● Texto:
▶
Durante el pregón de Semana Santa en Plasencia

Monseñor Martínez Camino recuerda la presencia milenaria del crucifijo en la civilización cristiana

Monseñor Juan Antonio Martínez Camino, obispo auxiliar de Madrid y secretario general de la Conferencia Episcopal Española (CEE), pronunció ayer en la recién restaurada catedral de Plasencia (Cáceres) el pregón de Semana Santa de esta ciudad extremeña. Comentando el himno del siglo VI, Crux fidelis (¡Oh cruz fiel!), con el título «La Santa Cruz y el Crucificado», el pregonero hizo una meditación sobre la humanidad del Hijo eterno de Dios, colgada, como un fruto precioso, del árbol de la cruz.

(SIC/InfoCatólica) Monseñor Martínez Camino ha pronunciado el tradicional pregón de la Semana Santa de Plasencia (Cáceres) en el transcurso de un acto organizado por el Cabildo de la Iglesia Catedral y que ha estado presidido por el obispo de la Diócesis, Amadeo Rodríguez Magro.
◀
● Instrucciones de la tarea: Según el texto, ¿quién presidió el acto en el que se pronunció el pregón?

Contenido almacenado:
▶
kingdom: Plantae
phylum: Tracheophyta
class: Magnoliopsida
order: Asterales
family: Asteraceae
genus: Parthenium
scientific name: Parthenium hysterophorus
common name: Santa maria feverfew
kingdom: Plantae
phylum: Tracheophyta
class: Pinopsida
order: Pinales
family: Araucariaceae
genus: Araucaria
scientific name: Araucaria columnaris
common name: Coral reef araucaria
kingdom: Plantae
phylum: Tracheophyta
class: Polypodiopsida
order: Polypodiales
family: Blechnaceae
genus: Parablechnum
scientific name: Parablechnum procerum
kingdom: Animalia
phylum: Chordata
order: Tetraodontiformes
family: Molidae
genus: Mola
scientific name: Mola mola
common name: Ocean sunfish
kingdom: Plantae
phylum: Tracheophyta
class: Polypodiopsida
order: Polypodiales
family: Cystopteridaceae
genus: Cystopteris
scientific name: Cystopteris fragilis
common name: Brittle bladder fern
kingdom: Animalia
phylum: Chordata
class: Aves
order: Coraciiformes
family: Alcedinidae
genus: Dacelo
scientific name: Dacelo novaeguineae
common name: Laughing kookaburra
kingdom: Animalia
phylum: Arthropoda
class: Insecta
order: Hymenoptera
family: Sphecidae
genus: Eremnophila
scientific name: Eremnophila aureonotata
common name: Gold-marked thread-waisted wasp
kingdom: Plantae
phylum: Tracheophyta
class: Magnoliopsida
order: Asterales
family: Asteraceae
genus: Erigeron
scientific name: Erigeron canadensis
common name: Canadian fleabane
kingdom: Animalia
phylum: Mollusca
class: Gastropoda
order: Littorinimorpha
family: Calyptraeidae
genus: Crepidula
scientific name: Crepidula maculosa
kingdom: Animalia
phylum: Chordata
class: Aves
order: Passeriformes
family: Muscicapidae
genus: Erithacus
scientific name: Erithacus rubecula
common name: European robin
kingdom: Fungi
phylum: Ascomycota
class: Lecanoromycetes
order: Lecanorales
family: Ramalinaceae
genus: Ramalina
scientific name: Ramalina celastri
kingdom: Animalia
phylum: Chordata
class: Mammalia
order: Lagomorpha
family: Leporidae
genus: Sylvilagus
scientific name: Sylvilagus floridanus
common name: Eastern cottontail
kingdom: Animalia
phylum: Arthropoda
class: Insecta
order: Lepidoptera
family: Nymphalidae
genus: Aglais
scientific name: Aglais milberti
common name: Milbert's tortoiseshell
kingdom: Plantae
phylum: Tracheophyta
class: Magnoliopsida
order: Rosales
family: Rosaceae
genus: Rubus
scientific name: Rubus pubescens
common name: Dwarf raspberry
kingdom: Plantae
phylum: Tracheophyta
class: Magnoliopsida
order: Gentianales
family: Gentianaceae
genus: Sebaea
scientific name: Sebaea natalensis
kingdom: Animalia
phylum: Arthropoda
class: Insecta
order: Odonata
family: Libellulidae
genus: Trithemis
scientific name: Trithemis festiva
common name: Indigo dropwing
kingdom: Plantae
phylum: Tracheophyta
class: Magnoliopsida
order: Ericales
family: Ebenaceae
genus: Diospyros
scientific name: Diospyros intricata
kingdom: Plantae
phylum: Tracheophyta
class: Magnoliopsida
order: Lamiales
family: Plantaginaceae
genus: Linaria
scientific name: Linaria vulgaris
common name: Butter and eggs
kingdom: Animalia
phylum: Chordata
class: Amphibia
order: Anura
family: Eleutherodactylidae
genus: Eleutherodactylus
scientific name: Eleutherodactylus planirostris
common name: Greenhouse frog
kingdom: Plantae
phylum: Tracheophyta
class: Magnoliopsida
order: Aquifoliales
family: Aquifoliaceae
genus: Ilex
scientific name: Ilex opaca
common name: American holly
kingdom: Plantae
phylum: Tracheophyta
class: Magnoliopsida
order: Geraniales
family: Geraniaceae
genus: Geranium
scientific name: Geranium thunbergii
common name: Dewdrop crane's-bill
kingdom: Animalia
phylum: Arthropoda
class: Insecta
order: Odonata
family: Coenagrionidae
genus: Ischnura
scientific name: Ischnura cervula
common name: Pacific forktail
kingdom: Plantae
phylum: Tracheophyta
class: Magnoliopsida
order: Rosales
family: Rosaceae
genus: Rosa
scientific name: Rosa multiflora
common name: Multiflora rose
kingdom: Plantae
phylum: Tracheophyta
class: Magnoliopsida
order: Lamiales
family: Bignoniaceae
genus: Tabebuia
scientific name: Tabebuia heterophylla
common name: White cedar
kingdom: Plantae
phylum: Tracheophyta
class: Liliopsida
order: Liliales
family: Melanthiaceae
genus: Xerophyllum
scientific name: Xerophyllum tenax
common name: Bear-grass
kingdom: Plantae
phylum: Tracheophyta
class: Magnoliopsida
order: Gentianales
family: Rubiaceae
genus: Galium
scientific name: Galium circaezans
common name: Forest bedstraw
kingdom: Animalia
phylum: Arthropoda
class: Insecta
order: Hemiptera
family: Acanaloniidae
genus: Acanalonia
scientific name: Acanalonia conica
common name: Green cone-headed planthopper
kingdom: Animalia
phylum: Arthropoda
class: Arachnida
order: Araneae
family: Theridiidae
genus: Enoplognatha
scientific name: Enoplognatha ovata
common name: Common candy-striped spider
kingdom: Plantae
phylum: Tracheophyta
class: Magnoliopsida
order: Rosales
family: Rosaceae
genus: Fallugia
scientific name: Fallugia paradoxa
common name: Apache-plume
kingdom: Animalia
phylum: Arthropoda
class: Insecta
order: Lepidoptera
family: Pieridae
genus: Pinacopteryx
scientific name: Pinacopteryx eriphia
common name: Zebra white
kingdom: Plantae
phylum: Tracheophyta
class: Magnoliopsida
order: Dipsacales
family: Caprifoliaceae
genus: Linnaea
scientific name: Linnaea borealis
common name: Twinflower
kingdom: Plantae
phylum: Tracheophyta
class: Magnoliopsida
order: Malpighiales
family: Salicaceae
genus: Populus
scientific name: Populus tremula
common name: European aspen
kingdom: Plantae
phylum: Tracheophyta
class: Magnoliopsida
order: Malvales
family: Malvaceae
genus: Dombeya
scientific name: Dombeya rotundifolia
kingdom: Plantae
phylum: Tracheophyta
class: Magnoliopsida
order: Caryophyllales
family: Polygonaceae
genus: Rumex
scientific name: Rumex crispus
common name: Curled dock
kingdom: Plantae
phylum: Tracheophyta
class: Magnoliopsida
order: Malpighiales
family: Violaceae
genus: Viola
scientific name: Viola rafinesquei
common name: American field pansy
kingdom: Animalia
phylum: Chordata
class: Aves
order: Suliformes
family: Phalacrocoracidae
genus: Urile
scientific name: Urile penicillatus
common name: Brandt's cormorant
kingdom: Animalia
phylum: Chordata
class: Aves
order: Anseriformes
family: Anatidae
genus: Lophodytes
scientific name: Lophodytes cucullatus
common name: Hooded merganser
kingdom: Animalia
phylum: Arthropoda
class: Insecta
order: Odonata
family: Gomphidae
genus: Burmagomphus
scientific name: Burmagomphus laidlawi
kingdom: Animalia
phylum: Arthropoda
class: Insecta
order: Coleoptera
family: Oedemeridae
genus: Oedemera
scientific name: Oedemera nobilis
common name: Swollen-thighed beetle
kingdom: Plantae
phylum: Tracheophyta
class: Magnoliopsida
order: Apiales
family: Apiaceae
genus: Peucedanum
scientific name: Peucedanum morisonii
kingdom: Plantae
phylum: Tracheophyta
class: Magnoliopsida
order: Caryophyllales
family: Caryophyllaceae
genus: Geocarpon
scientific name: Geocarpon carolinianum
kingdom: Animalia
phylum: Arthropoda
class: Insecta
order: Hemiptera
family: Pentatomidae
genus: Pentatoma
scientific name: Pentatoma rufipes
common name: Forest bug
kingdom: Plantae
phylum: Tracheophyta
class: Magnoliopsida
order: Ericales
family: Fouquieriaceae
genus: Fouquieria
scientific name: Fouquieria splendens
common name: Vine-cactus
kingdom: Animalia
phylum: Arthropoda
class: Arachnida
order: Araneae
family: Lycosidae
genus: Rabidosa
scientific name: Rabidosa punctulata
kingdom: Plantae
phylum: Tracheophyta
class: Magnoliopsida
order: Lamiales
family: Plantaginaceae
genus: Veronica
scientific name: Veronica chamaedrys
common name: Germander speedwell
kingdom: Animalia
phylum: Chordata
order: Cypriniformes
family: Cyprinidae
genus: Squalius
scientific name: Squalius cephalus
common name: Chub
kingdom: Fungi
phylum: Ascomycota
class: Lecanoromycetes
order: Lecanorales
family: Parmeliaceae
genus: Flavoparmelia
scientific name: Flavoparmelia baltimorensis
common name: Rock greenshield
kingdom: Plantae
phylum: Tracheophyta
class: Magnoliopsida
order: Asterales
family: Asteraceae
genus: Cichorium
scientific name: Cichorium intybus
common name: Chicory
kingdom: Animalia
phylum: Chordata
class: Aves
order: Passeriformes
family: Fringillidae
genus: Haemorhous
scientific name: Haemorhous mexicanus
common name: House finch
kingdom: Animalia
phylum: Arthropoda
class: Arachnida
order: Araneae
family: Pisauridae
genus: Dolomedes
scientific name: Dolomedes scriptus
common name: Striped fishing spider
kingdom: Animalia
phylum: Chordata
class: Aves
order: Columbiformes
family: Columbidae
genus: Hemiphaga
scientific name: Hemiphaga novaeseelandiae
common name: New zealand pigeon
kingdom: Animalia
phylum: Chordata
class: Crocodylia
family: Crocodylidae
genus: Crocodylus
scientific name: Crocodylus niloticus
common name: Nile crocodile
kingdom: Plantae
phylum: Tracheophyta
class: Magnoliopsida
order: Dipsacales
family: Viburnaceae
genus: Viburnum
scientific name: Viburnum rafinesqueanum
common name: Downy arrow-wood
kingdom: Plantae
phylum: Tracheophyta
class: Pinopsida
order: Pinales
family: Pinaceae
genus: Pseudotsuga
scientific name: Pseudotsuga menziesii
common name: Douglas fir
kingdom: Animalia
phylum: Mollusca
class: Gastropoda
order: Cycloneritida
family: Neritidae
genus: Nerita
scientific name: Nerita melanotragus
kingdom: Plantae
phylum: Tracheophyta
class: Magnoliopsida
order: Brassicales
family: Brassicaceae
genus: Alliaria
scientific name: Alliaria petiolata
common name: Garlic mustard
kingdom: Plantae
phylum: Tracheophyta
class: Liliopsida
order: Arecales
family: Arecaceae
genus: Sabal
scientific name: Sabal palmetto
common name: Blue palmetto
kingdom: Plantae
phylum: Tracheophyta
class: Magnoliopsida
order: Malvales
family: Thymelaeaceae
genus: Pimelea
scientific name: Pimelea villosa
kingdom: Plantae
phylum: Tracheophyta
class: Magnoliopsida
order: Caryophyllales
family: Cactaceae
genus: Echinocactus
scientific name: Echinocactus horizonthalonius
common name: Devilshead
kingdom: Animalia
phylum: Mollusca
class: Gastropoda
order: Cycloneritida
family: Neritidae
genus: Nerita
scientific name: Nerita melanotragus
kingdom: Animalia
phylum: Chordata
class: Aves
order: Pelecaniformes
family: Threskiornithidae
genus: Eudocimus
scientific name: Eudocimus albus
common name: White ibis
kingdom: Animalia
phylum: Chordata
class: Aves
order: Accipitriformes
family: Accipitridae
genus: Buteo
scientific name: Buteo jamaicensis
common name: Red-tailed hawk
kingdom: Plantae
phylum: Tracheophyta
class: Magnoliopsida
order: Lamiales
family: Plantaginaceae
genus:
◀
● Resultado: El obispo de la Diócesis, Amadeo Rodríguez Magro.